1. Kewajiban-kewajiban Tuhan terhadap manusia
Persoalan
faham kewajiban-kewajiban tuhan terhadap manusia menjadi perdebatan
aliran-aliran kalam. Kaum Mu'tazilah adalah kaum yang berpendapat bahwa Tuhan
mempunyai kewajiban terhadap manusia. Kewajiban-kewajiban itu disimpulkan dalam
satu kewajiban, yakni kewaiban berbuat baik dan terbaik. Yang di dalamnya.

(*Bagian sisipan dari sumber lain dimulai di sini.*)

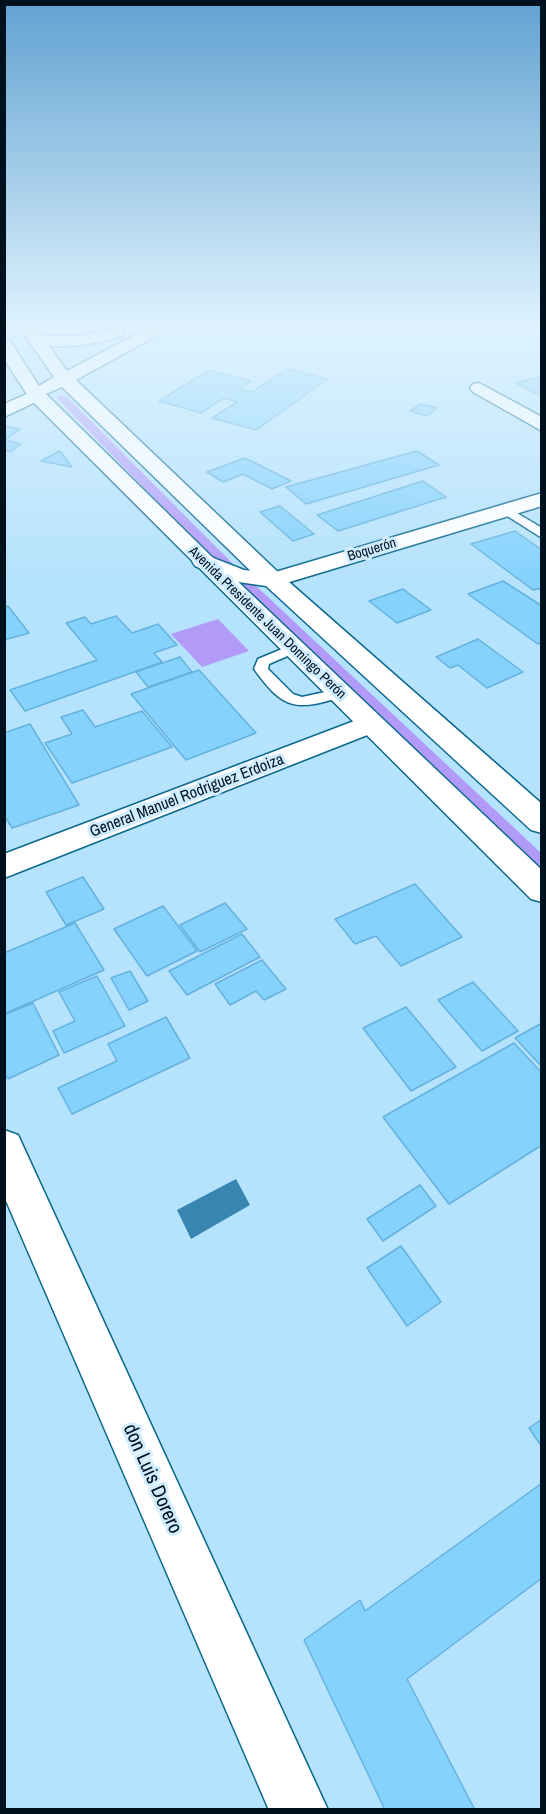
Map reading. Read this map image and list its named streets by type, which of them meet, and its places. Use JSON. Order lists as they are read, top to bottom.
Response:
{
  "streets": {
    "main road": [
      "Boquerón",
      "Avenida Presidente Juan Domingo Perón",
      "General Manuel Rodriguez Erdoiza",
      "don Luis Dorero"
    ]
  },
  "crossings": [
    ["Boquerón", "Avenida Presidente Juan Domingo Perón"],
    ["Avenida Presidente Juan Domingo Perón", "General Manuel Rodriguez Erdoiza"]
  ]
}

Menurut Mu’tazilah kewajiban-kewajiban tersebut mesti dilaksanakan oleh Tuhan,
kalau tidak maka Tuhan akan dianggap zalim, aniaya, pemaksa, pendusta, dan
sebagainya, hal itu mustahil bagi Tuhan.
Faham ini
timbul akibat dari konsep kaum mu'tazilah tentang keadilan Tuhan dan berjalan
sejajar dengan faham adanya batasan-batasan kehendak mutlak Tuhan. Bahwa
kekuasan dan kehendak Tuhan itu dibatasi oleh sifat keadilan Tuhan sendiri.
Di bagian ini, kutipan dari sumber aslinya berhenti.